• Given instruction
Return the part of the counterterrorism passage from "In response to" up to and including "curtail terrorist attacks.", copied word for word.

• Passage to read
-=-=-

News from the terrorism and counterterrorism fronts has been grim of late. Extremists—with or without the support of armed groups—have staged a horrific run of attacks on the general population. From a stadium in Paris to a café in Dhaka, from a hotel in Bamako to a beach in Côte d’Ivoire, from a government office party in California to a gay nightclub in Florida, and from airports in Brussels and Istanbul to a park in Lahore, suicide bombers and gunmen have killed hundreds of people and injured thousands more since late 2015. On the beachfront in Nice, one man ran down 85 Bastille Day celebrants with a cargo truck.
While the group Islamic State (also known as ISIS) was seemingly in retreat from Middle Eastern battlefields at time of writing, thousands of its foreign members have begun returning to their homes around the world, including both the disillusioned and those perhaps intent on carrying out attacks on their native soil. Additional ISIS members may have never left home to begin with. Other armed groups continue deadly strikes on civilians, including Al-Shabab in Somalia, and Al-Qaeda offshoots such as Al-Qaeda in the Islamic Maghreb. So-called lone wolves, sympathizers who do not have the direct backing of extremist armed groups, remain a potent threat.
In response to these immense challenges, dozens of governments are adopting an array of counterterrorism laws and measures that are separate from any planned or potential military operations. States have a responsibility to protect their populations from harm, but many of these recent national laws and measures are dangerously overbroad, vague, or intrusive. Rather than providing greater security, they risk violating basic rights, incarcerating the wrong people, and alienating minority populations that could play a positive role in helping to curtail terrorist attacks.
Two major developments are especially pertinent today: the proliferation of counterterrorism laws, many aimed at so-called Foreign Terrorist Fighters (“FTFs”); and declarations of states of emergency to combat a terrorist threat.

-=-=-

• Provided data
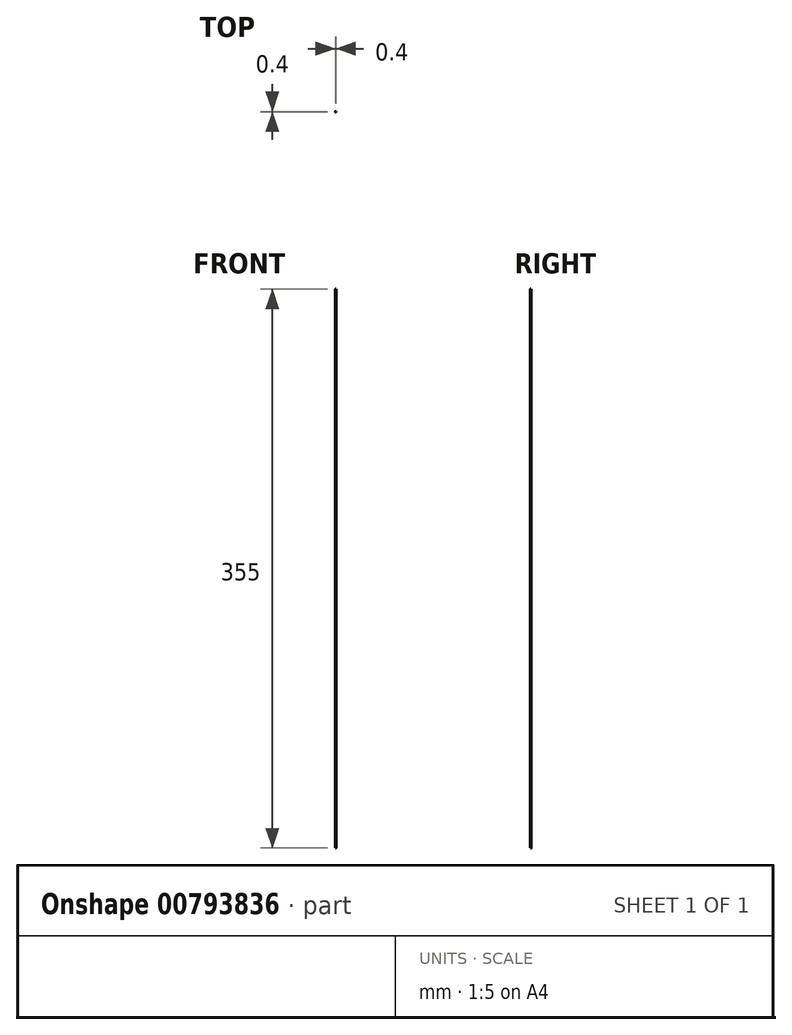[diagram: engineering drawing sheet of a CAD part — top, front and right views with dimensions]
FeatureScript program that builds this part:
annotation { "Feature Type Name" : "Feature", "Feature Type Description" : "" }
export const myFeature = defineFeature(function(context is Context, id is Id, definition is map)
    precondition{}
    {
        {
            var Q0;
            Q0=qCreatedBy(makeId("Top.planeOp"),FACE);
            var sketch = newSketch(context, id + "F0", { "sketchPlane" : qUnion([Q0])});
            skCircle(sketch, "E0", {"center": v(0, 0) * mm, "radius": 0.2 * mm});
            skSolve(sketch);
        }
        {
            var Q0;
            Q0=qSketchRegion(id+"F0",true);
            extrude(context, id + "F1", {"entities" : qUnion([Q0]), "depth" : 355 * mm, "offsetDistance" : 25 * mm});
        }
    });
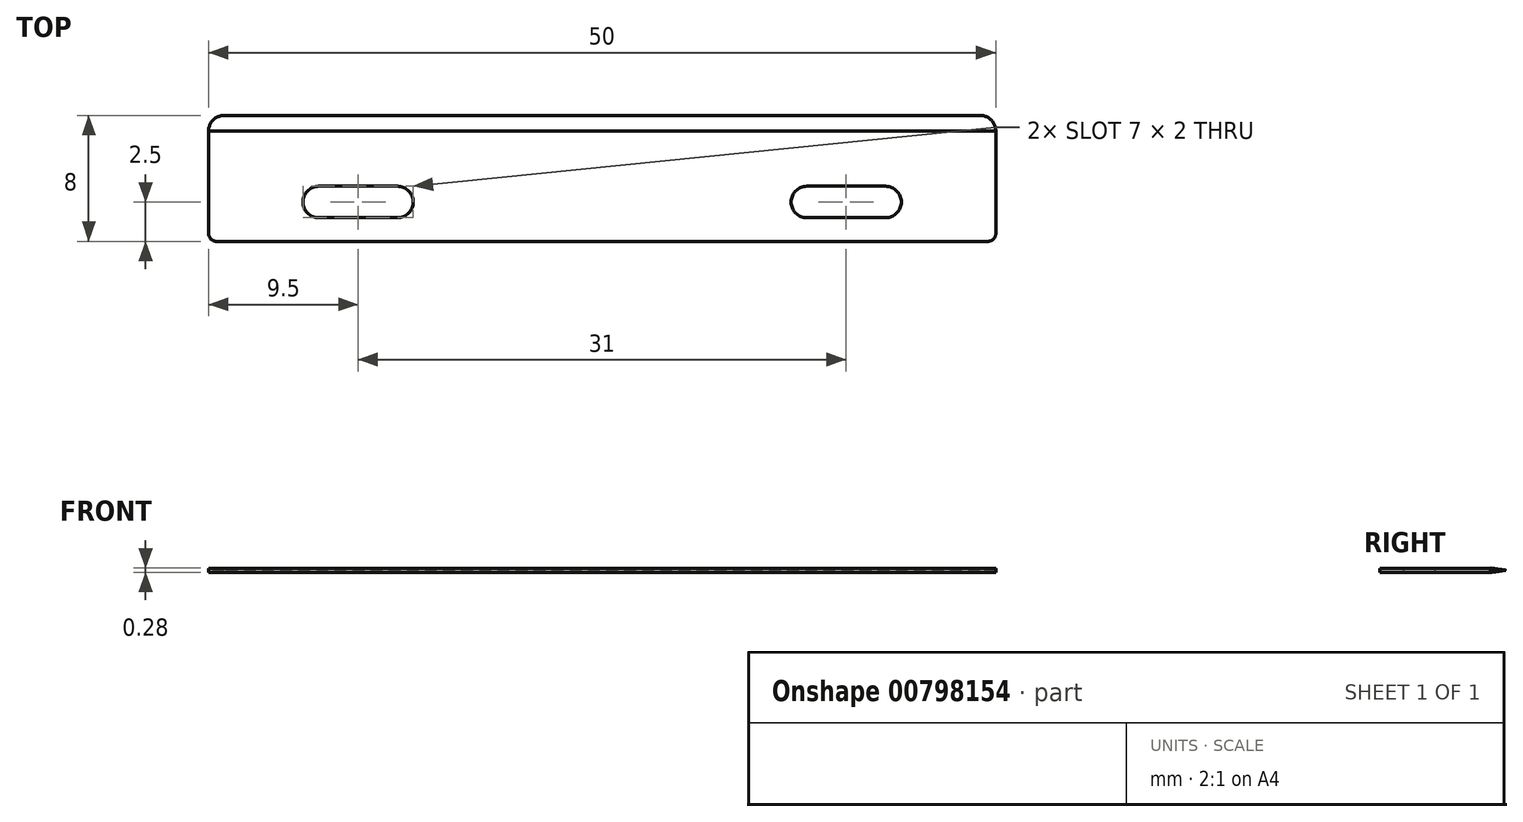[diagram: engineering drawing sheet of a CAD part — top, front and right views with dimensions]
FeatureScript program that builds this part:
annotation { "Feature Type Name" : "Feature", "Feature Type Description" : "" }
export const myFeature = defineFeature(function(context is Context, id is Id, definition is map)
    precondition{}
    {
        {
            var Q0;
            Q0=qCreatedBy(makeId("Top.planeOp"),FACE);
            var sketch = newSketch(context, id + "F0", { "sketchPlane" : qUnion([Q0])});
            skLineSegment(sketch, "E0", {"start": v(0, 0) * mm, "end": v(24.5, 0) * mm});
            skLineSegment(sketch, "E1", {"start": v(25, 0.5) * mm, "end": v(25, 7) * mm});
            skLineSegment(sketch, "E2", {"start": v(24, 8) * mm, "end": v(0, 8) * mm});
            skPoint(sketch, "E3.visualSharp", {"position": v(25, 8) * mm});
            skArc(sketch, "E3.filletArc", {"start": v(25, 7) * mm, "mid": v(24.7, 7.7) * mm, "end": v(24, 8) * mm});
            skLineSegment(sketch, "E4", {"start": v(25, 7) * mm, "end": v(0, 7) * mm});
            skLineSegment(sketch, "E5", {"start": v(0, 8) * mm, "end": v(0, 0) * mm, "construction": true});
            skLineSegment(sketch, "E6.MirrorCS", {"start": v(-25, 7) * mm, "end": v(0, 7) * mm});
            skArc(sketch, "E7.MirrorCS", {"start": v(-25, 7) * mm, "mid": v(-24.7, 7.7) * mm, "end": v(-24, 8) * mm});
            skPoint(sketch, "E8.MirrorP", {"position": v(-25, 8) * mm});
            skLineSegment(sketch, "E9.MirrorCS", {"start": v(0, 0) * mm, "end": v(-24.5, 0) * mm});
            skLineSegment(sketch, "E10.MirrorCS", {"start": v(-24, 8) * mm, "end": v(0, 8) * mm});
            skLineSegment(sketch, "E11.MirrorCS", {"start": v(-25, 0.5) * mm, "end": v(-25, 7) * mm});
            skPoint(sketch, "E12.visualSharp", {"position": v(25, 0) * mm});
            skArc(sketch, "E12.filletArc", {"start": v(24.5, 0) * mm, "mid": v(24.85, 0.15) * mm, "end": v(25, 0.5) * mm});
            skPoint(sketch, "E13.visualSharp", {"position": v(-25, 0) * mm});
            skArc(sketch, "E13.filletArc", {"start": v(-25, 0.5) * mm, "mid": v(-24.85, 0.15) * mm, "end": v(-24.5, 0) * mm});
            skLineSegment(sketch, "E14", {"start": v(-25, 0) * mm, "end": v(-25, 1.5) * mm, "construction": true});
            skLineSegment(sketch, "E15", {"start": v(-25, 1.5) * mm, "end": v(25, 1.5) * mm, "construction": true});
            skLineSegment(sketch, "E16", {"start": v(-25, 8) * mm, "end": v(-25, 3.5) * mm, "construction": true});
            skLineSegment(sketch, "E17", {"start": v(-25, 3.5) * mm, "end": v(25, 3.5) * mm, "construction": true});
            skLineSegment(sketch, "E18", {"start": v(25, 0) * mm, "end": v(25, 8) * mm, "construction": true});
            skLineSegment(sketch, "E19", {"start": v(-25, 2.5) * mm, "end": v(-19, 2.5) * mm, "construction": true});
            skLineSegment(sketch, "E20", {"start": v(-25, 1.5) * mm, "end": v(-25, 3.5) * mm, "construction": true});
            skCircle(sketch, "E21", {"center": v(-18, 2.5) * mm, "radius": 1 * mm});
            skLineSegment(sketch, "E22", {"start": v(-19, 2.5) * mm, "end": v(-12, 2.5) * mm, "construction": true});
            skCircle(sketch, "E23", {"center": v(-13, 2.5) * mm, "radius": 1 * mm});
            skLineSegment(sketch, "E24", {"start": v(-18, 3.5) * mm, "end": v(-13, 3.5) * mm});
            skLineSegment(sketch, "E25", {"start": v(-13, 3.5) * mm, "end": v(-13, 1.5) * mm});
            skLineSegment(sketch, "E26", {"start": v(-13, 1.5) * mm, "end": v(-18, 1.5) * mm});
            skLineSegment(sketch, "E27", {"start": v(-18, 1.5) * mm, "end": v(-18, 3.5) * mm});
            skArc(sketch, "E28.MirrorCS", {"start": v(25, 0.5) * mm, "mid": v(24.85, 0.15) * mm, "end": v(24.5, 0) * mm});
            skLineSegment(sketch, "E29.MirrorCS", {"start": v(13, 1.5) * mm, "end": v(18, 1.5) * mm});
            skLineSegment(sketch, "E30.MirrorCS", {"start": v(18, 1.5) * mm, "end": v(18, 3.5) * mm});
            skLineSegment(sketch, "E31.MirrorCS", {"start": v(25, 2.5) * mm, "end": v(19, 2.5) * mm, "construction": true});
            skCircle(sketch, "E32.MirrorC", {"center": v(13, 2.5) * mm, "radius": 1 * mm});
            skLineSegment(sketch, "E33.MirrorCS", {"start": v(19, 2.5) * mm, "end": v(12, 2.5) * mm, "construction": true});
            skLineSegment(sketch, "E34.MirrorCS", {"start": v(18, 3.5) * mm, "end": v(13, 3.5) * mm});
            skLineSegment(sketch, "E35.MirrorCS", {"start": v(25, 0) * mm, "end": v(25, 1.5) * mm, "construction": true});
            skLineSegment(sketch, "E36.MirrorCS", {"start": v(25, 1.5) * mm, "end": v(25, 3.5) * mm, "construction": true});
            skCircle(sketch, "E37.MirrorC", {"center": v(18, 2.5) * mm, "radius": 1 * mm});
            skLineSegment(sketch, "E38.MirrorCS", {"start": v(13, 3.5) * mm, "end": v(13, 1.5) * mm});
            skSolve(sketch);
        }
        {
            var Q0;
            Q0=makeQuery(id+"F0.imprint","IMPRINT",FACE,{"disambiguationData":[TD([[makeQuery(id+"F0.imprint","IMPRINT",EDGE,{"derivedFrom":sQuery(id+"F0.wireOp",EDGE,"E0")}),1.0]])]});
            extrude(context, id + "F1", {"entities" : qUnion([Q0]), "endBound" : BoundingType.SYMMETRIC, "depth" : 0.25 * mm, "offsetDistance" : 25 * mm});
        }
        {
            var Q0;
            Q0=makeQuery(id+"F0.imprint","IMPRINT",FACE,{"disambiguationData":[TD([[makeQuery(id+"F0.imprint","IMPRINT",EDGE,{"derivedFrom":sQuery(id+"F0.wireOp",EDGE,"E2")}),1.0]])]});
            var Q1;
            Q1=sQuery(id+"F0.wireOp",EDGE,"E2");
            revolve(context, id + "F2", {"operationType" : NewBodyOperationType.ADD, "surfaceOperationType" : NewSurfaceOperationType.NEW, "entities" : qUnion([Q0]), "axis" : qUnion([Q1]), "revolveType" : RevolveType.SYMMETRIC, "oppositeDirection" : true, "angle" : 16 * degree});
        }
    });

-=-=-

• Result for this exercise
In response to these immense challenges, dozens of governments are adopting an array of counterterrorism laws and measures that are separate from any planned or potential military operations. States have a responsibility to protect their populations from harm, but many of these recent national laws and measures are dangerously overbroad, vague, or intrusive. Rather than providing greater security, they risk violating basic rights, incarcerating the wrong people, and alienating minority populations that could play a positive role in helping to curtail terrorist attacks.